TEXT BLOCK:
━━━━

RFR (preliminary): 8202772: "NMT erroneously assumes thread stack boundaries to be page aligned"
Zhengyu Gu
zgu at redhat.com
Thu Jun 7 14:52:19 UTC 2018
>
> 3129 // During shutdown, some memory goes away without properly
> notifying NMT,
> 3130 // E.g. ConcurrentGCThread/WatcherThread can exit without
> deleting thread object.
> 3131 // Bailout and return as not committed for now.
> 3132 if (mincore_return_value == -1 && errno == ENOMEM) {
> 3133 return false;
> 3134 }
>
> here, if the reserved region spans multiple stripes, we would cancel
> the mincore loop the moment we encounter a completely empty
> (non-residental) page stripe? Is this intented? I think that would
> lead to partly committed regions to be reported errornously as not
> having any committed parts.
>
> 3137 // Process this stripe
> 3138 for (int vecIdx = 0; vecIdx < pages_to_query; vecIdx ++) {
> 3139 if ((vec[vecIdx] & 0x01) == 0) { // not committed
> 3140 // End of current contiguous region
> 3141 if (committed_start != NULL) {
> 3142 break;
> 3143 }
> 3144 } else { // committed
>
> Here, at line 3142, to my understanding we have found a complete
> contiguous range of residential pages. That we should report, right?
> So we should return.
>
> However we dont, since the break at 3142 will just break out of the
> inner for loop at 3138, not the outer mincore-stripe-loop at 3121.
> Which means for multiple stripes, we would now continue with the next
> page stripe and loose the information about the contiguous memory
> range encountered.

━━━━

AVAILABLE DATA:

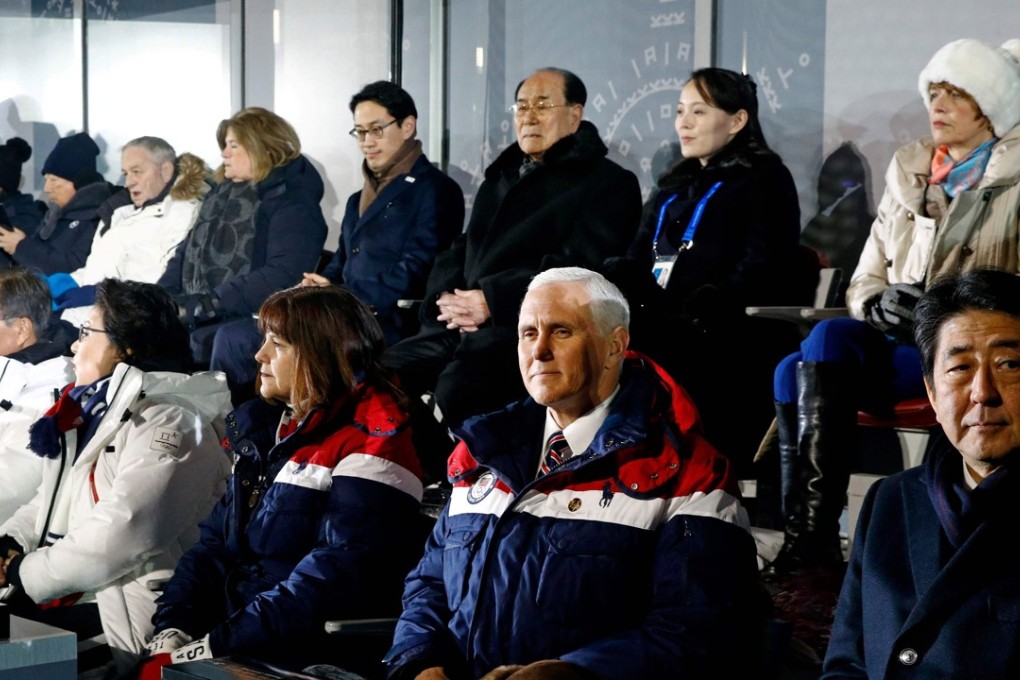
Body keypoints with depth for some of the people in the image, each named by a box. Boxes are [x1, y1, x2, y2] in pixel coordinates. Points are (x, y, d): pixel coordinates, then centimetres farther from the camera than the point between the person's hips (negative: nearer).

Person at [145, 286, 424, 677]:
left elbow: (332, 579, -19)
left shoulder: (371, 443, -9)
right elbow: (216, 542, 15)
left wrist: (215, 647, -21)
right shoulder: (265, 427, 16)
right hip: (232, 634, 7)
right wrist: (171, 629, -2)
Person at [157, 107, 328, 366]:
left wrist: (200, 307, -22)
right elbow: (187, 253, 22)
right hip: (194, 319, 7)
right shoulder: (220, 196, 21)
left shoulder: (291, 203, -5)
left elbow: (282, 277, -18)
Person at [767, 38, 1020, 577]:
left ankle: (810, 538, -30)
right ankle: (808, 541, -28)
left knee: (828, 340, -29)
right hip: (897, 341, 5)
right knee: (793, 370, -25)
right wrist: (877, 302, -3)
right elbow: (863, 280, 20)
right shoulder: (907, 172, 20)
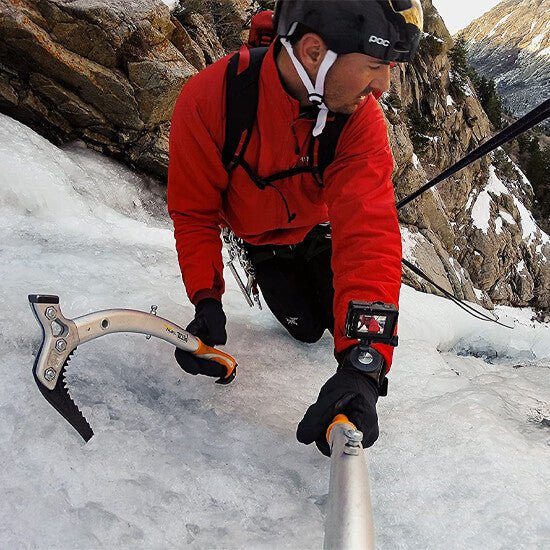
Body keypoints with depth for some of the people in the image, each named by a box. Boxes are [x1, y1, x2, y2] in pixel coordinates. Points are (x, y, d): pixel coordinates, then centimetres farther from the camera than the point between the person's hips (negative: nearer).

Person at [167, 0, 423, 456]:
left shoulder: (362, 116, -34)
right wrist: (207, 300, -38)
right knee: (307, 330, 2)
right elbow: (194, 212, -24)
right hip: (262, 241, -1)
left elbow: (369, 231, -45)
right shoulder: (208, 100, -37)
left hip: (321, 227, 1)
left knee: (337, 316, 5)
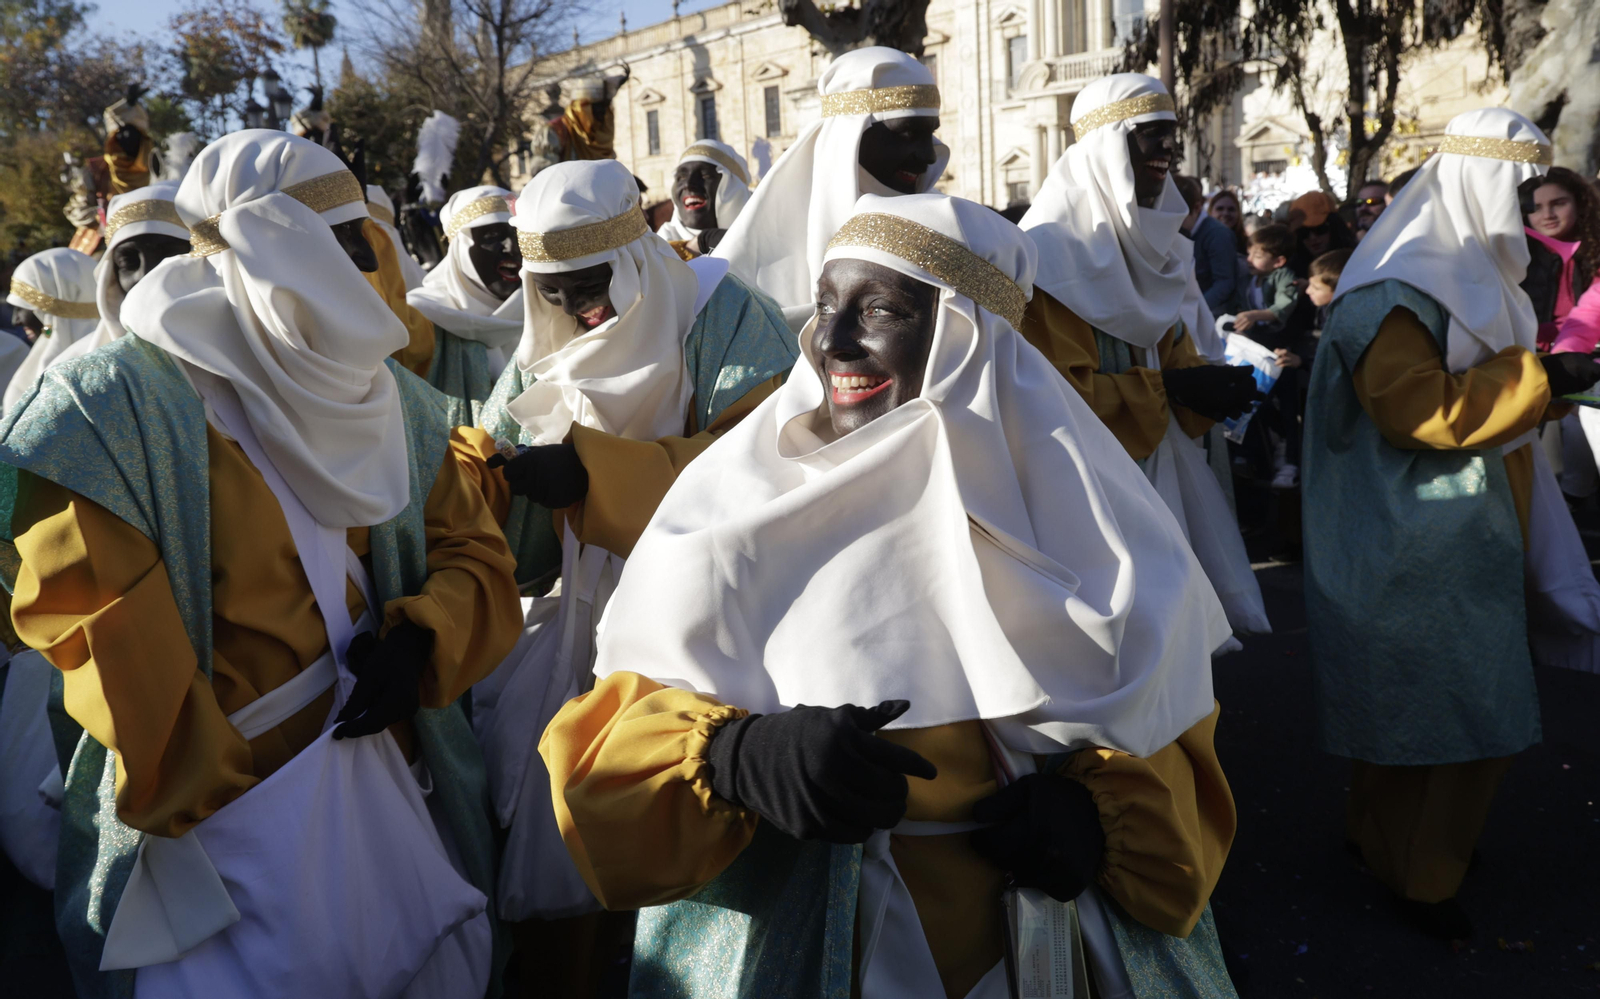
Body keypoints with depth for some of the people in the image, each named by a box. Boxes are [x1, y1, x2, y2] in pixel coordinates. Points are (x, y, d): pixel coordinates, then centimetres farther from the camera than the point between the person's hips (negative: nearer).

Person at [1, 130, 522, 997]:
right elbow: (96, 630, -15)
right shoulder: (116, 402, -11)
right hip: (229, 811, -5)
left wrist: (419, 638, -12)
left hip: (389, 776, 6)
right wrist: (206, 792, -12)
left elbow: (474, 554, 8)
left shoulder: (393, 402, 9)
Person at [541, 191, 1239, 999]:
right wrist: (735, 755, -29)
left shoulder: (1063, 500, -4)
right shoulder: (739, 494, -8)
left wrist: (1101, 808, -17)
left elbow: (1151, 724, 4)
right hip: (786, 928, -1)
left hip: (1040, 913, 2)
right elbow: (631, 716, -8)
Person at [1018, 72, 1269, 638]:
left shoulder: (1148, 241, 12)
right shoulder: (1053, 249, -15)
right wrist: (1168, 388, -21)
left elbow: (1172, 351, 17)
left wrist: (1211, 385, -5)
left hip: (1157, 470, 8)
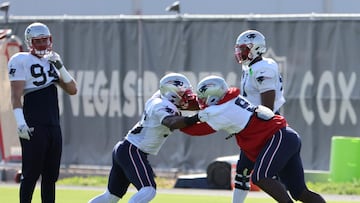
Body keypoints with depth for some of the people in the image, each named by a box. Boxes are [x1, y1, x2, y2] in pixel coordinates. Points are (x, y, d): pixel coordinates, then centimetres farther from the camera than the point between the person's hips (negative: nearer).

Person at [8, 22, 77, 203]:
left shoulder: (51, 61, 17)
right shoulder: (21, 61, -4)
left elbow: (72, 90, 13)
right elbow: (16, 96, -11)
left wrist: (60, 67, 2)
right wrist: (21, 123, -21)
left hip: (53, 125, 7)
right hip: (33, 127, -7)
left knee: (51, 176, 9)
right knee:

━━━━

TASK TO COMPLETE: Please list every code line number that the reviewer's own comments in the code review message mention, not counting the numbers that begin the quoted code lines.

FINISHED EXERCISE: 3142, 3138, 3121